March 26, 2015
The U.S. Food and Drug Administration (FDA) is changing the way they do certain on-farm visits, according to a recent Q&A published to the agency’s website. FDA is authorized to do what’s called “surveillance sampling” of certain products to test for bacteria and assess whether the preventive approach to food safety is working. FDA routinely does this sampling in grocery stores and manufacturing facilities, and recently began carrying this practice out on farms, including farms that also do some processing activities, like cheese-makers.
NSAC and the Pennsylvania Association for Sustainable Agriculture (PASA) heard from farmers that these visits were being carried out in a way that was confusing, intimidating, or simply awkward, largely because the FDA personnel that would arrive on farms to take samples came unexpectedly, in uniform, and often without sufficient cash to cover the cost the samples they would take.
NSAC and PASA brought this to the attention of the FDA and, in response, FDA is adapting their protocol. As explained in the Q&A, FDA personnel coming onto farms or on-farm facilities for surveillance sampling will provide at least 24 hours notice to ensure that the farmer, or other appropriate person, is on-site and available.

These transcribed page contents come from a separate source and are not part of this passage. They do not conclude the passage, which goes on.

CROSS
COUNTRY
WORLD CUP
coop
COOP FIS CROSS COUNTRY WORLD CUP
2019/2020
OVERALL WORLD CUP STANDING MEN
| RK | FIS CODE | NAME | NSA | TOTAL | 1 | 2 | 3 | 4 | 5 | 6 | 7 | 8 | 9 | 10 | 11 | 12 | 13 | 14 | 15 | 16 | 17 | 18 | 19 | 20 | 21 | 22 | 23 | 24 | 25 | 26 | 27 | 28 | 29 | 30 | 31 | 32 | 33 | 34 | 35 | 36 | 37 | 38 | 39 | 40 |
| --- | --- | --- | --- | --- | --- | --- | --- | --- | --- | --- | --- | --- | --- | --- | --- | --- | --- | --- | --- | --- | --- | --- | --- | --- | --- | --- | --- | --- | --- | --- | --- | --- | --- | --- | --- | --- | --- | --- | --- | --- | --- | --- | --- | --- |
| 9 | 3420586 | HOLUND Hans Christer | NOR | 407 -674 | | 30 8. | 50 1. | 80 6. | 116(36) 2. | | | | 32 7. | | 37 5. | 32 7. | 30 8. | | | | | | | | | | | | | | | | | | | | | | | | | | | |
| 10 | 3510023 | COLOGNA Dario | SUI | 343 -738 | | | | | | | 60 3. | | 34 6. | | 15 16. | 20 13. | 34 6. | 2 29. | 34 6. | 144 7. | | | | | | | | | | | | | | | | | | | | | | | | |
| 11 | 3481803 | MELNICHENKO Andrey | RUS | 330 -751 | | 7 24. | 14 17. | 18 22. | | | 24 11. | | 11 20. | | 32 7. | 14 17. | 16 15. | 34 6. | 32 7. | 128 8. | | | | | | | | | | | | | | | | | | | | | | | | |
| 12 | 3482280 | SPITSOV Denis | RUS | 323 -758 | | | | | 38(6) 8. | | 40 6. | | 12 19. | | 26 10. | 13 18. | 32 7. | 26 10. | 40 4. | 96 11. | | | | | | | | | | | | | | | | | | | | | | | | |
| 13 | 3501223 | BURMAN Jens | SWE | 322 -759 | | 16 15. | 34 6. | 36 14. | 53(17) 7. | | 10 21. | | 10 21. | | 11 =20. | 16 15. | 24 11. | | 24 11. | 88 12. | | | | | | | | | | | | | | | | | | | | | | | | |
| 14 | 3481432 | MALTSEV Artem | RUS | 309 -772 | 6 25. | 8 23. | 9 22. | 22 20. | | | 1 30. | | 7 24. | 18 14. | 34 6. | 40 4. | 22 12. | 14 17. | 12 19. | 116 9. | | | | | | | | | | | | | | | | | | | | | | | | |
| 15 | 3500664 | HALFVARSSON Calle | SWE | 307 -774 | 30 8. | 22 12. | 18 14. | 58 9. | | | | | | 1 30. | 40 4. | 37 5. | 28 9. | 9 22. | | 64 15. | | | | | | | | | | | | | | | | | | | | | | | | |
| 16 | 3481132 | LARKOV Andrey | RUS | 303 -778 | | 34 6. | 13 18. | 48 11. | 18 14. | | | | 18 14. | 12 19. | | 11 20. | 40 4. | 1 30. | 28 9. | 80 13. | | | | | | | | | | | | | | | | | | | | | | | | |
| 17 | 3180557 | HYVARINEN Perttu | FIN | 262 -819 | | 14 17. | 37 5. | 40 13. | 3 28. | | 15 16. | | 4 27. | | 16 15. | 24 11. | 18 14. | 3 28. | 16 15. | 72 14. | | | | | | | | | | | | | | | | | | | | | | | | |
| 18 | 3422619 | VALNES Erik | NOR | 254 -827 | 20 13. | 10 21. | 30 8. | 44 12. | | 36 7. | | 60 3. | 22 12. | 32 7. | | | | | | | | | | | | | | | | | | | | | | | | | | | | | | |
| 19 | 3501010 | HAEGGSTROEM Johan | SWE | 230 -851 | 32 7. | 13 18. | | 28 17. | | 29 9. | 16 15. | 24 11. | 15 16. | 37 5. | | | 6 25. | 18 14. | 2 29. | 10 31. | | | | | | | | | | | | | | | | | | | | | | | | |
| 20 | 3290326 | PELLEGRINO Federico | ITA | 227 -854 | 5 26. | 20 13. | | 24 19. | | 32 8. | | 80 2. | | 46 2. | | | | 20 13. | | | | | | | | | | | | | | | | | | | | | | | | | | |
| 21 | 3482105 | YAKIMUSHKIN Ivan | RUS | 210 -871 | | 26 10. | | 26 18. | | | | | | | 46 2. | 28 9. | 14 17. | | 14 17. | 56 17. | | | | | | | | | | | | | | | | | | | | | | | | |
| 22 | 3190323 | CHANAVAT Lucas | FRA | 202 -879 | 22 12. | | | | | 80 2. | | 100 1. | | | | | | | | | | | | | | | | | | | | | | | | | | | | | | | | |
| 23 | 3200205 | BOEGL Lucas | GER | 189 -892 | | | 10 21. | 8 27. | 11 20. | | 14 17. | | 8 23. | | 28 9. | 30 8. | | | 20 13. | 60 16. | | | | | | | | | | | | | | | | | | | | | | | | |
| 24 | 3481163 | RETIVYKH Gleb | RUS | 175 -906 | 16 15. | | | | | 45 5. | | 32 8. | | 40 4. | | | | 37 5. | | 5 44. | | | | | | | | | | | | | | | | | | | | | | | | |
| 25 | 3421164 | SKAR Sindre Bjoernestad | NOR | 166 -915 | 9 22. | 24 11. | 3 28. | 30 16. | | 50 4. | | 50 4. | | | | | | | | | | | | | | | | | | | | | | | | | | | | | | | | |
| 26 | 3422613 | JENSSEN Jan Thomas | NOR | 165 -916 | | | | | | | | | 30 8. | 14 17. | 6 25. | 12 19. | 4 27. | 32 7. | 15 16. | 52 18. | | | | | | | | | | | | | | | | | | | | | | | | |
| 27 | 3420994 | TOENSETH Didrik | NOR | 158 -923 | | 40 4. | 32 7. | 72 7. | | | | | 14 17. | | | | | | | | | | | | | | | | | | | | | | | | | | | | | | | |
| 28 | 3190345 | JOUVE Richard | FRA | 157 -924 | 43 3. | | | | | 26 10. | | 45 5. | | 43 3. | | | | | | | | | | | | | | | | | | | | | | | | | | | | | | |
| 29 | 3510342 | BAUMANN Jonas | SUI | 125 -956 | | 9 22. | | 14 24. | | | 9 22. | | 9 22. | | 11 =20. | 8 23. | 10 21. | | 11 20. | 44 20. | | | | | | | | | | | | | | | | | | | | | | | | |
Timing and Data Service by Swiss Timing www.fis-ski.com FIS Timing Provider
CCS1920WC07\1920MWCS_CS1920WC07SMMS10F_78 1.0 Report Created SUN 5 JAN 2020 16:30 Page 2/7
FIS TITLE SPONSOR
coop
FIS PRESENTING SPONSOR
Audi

In that phone call, FDA personnel will explain that they will be arriving in uniform, to avoid the intimidation factor that could result from a uniformed officer arriving on a farm without warning. The FDA official will also ask about the cost of the product that they will be collecting and the number of units they expect to collect, to see if there is sufficient supply available, and ensure that they have the right amount of cash on hand at the time of the visit.
We appreciate the agency’s prompt response to these concerns, and the sincere effort to adjust agency protocol to ensure as smooth an encounter as possible for all parties involved.
Any farmer who experiences a surveillance sampling visit from FDA is encouraged to share that experience with NSAC and PASA, so we can continue to monitor the situation and work with the FDA to ensure this change in protocol is effective, and helps builds trust between FDA and the agriculture community.